── Data ──
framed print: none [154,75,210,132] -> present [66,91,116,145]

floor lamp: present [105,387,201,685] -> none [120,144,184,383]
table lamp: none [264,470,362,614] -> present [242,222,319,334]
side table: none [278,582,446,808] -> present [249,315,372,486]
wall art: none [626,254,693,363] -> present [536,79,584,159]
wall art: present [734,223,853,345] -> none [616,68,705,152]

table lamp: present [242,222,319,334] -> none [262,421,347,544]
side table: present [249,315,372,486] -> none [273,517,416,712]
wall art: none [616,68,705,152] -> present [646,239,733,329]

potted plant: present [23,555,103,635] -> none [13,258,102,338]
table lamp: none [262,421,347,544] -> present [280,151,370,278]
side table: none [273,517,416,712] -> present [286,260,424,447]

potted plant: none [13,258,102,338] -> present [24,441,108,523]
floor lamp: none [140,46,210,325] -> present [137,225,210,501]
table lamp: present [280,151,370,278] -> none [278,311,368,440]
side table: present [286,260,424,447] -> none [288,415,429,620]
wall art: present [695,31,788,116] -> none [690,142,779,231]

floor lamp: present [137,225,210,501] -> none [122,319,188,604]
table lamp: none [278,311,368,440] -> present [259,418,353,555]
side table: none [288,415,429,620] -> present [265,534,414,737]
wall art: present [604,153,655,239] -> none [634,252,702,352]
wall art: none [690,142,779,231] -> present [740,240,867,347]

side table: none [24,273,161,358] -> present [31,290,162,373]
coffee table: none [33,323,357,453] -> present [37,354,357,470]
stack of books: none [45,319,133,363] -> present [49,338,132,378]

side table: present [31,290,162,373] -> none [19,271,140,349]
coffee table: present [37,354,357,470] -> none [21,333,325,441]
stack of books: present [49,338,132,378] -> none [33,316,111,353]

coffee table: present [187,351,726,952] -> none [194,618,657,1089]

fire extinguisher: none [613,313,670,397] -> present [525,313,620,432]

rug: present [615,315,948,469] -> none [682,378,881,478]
───
Written task: Repeat the records above line by line, from the first line through the line that contains "potted plant: none".

Task solution:
framed print: none [154,75,210,132] -> present [66,91,116,145]

floor lamp: present [105,387,201,685] -> none [120,144,184,383]
table lamp: none [264,470,362,614] -> present [242,222,319,334]
side table: none [278,582,446,808] -> present [249,315,372,486]
wall art: none [626,254,693,363] -> present [536,79,584,159]
wall art: present [734,223,853,345] -> none [616,68,705,152]

table lamp: present [242,222,319,334] -> none [262,421,347,544]
side table: present [249,315,372,486] -> none [273,517,416,712]
wall art: none [616,68,705,152] -> present [646,239,733,329]

potted plant: present [23,555,103,635] -> none [13,258,102,338]
table lamp: none [262,421,347,544] -> present [280,151,370,278]
side table: none [273,517,416,712] -> present [286,260,424,447]

potted plant: none [13,258,102,338] -> present [24,441,108,523]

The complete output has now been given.